Has Anyone at The Economist Met a Native American?

Media

Example 1,097 of a white publication showing its ass when it tries to write about Native Americans comes to us from The Economist, a magazine that Ivy League grads keep on their coffee tables to convince their parents and friends their tuition wasn’t a total waste. In its Dec. 1 issue, the editors of the magazine published an article that reviewed the recent midterm victories by Oklahoma Gov.-elect Kevin Stitt and U.S. House Rep.-elects Deb Haaland and Sharice Davids. As we’ve previously covered, Stitt will be Oklahoma’s first Native governor while Haaland and Davids are the first Native women to win a seat in Congress.

The article was first brought to my attention by Dr. Adrienne Keene, who fired off a brief but instructive Twitter thread about it on Monday afternoon. Like most Economist pieces, it does not include a byline. Instead, the print edition uses the headline, “Off the reservation,” and both the digital and print editions make use of ghastly art—a headdress imposed to be sitting atop the U.S. Capitol—a pair of editorial decisions so unbelievably insulting that it stands to reason that not a single member of the editorial team who approved them has ever met, let alone talked to, an actual Native person and realized it. If you need to have it spelled out why using the term “off the reservation” will always be a heinous decision, I suggest this piece from Suzan Harjo at Indian Country Today.

The optics, of course, are far from the first-and-last offenders—the piece itself contains writing that very clearly lacked a single set of Native eyes, a fact made apparent by nearly every sentence in the following paragraph:

This represents an acceleration of a welcome trend. Indians are doggedly beset by poverty, ill health and other social problems. Yet the picture of wretchedness on the reservation this conjures is misleading. Over 70% live in cities, where an educated Indian middle class has emerged.
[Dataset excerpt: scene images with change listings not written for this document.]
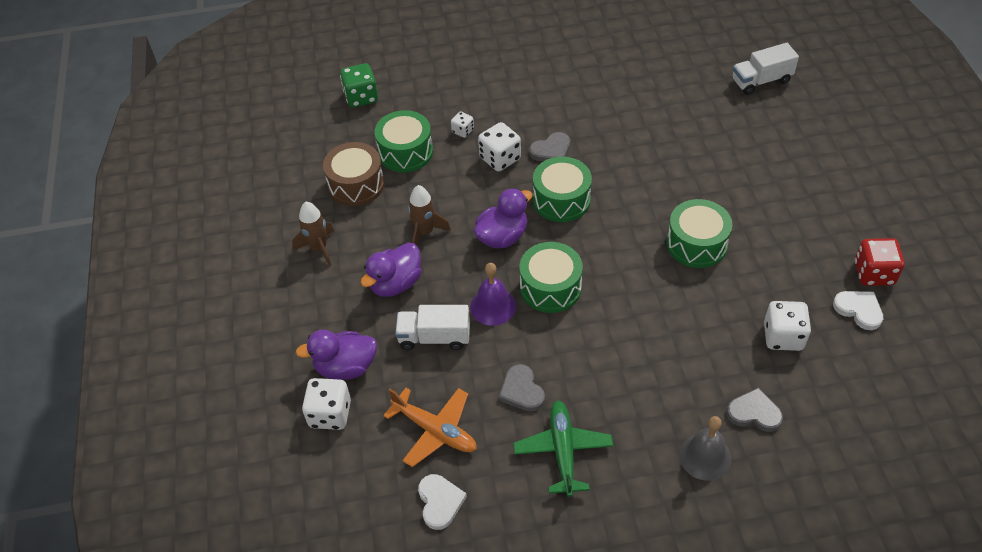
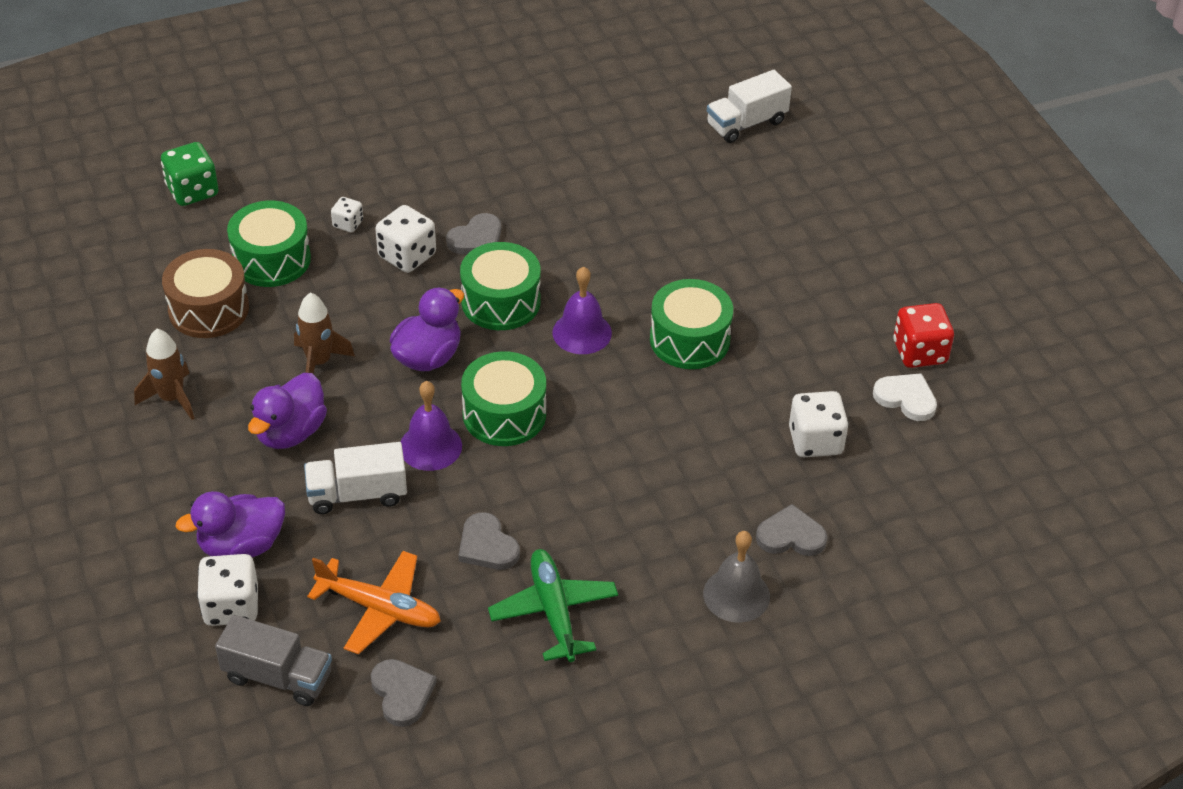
camera: 15 degrees left, 5 degrees down
white heart [418,474,467,530] -> grey heart [371,659,437,727]
none -> grey truck [215,615,332,706]
none -> purple bell [553,267,612,354]

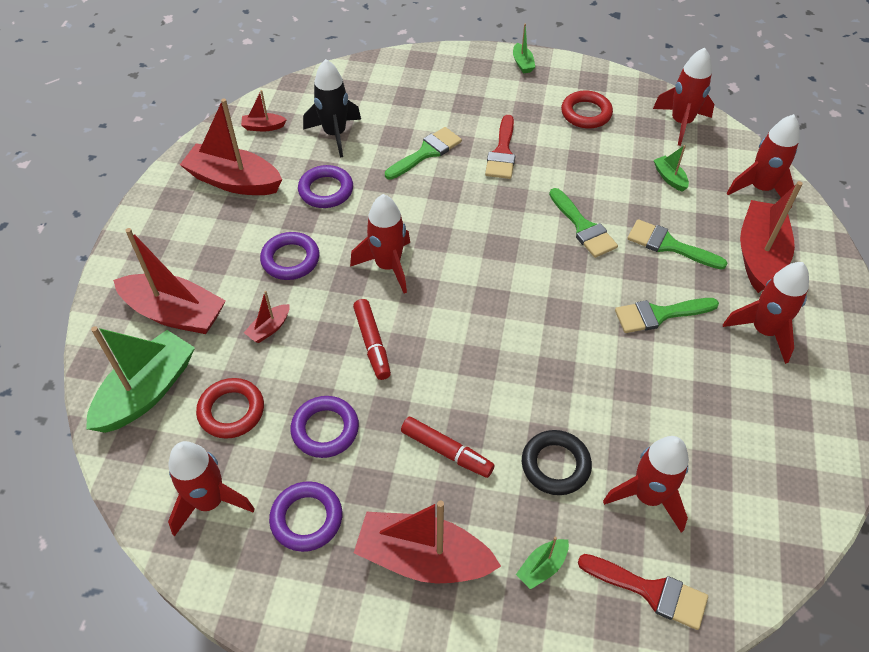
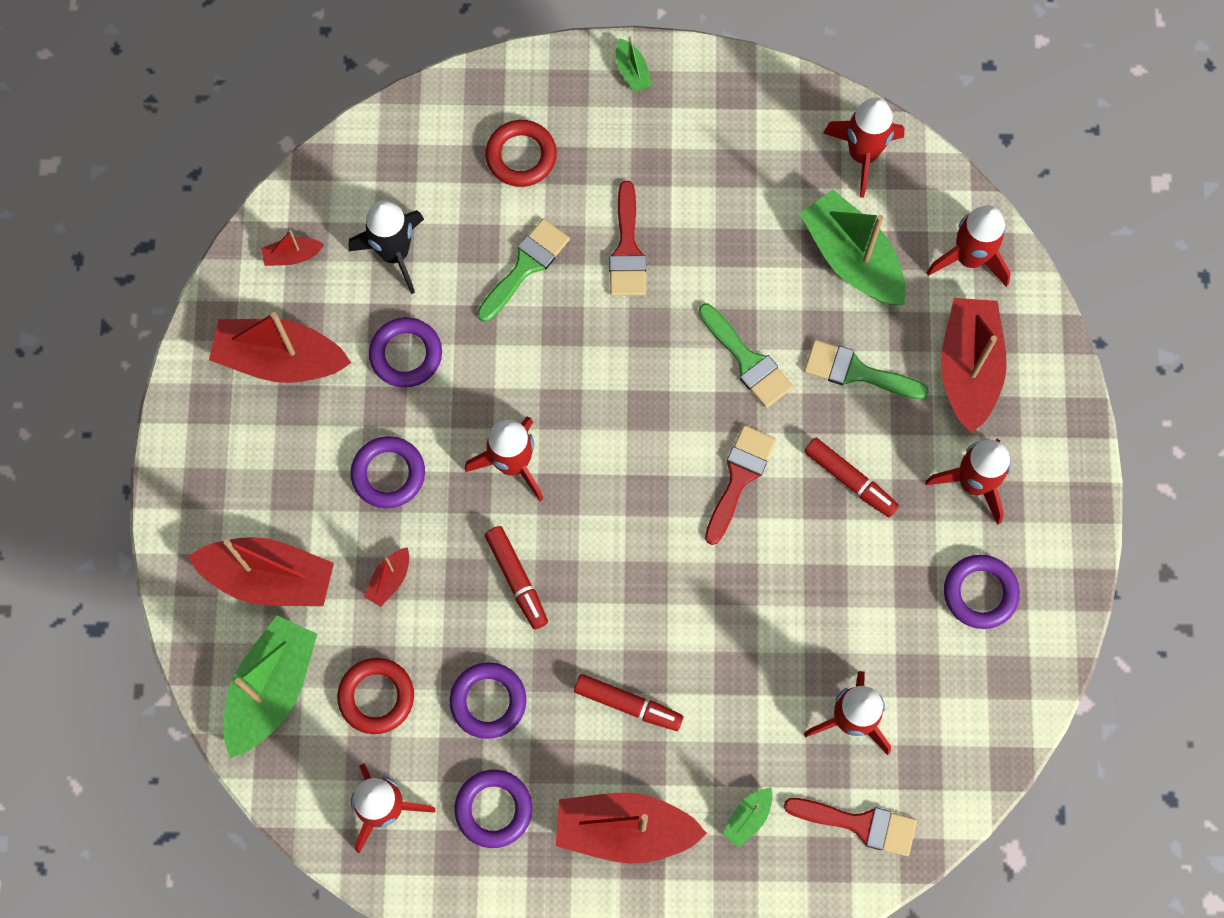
camera: 10 degrees left, 20 degrees up
black ring [522,430,592,495] -> none
red ring [561,91,613,129] -> red ring moved to [485,120,557,187]
green brush [615,298,719,333] -> red marker [804,438,899,518]
green boat [654,145,689,192] -> green boat [800,190,906,305], size x2.21
none -> red brush [705,425,776,545]
none -> purple ring [944,555,1020,629]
Some of that progress is driven by Indian casino revenues—which also helped fund Ms Haaland’s campaign. But it mainly reflects a positive transformation in the way Americans view native history and culture. Several factors—including the legal protections and economic benefits Indians secured in the 1960s, the environmental movement, and a cultural rethink by Hollywood—have encouraged anyone with Indian blood to identify as native. This phenomenon, known as Cherokee Grandmother Syndrome, explains rapid growth in the Indian population. It leapt by over a quarter between 2000 and 2010. Ms Haaland is half-white; Mr Stitt does not look Indian at all.

This is…a lot, and none of it is anywhere in the realm of being good, acceptable, or correct. After the piece skips right over the reason why rez life is plagued by poverty—the U.S. government has never given more than two shits about us and used its army to herd us to places it knew would be food and economic deserts—it tries to make the case that things aren’t so bad for Native peoples who no longer live on a reservation. This ignores that dozens of state-recognized tribes were never granted reservations because of the stingy federal government.

The piece then bleeds over into a botched attempt to explain to the presumably non-Native reader that, actually, life is far better for this particular minority group than it was in the 1960s. This is a fact that’s true for every single minority group in America and in no way unique to Native nations, but one that makes the white folks who wrote this feel all warm and tingly on the inside.

Over the course of a single em-dash aside, the author and the editors who worked on this garbage glide over the realities that the “economic benefits” secured during this time continue to fail and kill Native people; as for the line about the purported “cultural rethink by Hollywood,” well, it’s safe to say the author didn’t see the latest offering from the Coen Brothers. These are supposed to be reasons that more white people are attempting to claim Native ancestry for personal gain; instead, here, they are ahistorical asides that do little more than pat colonizers on the back for making imaginary strides on the issue of Native representation.

Those attempts at whitewashing the truth of 21st century life as a Native person, however, still aren’t the lowest notes of this piece—that belongs to these two sentences, the first of which concludes the above paragraph.

Ms Haaland is half-white; Mr Stitt does not look Indian at all.

And then there’s No. 2, which I can only recommend you brace yourself for:

Ms Haaland’s ethnicity also helped her shrug off two convictions for drunk driving.

In just a couple dozen words, the Economist laid bare the monumental shortcomings found in every single mainstream national publication—the concept of being Native, of belonging to a tribe that claims you and supports you and bleeds your blood, is one foreign to the vast majority of people in media. And because I can literally count on my hands the number of Native authors published in major publications in the past year (it only takes one hand to count those that have actual staff positions), this experience hardly ever makes it to the final edition of an article. By that time, any realistic, honest writing about the Native experience has been caked in layers of a white person’s projection of what it is to be Native.

The danger here isn’t that publications don’t realize they’re being discriminatory and lazy as they cross off the necessary checkpoints by noting the stereotypes around “Indianness” and rez life; the danger is that they all think they’re doing The Right Thing, being good colonizers, being open-minded. The bar is low because they’ve never had a Native set it for them before, and now, in a case where the art and headline alone should have resulted in an apology in the most recent edition of the Economist, this piece is instead just business as usual.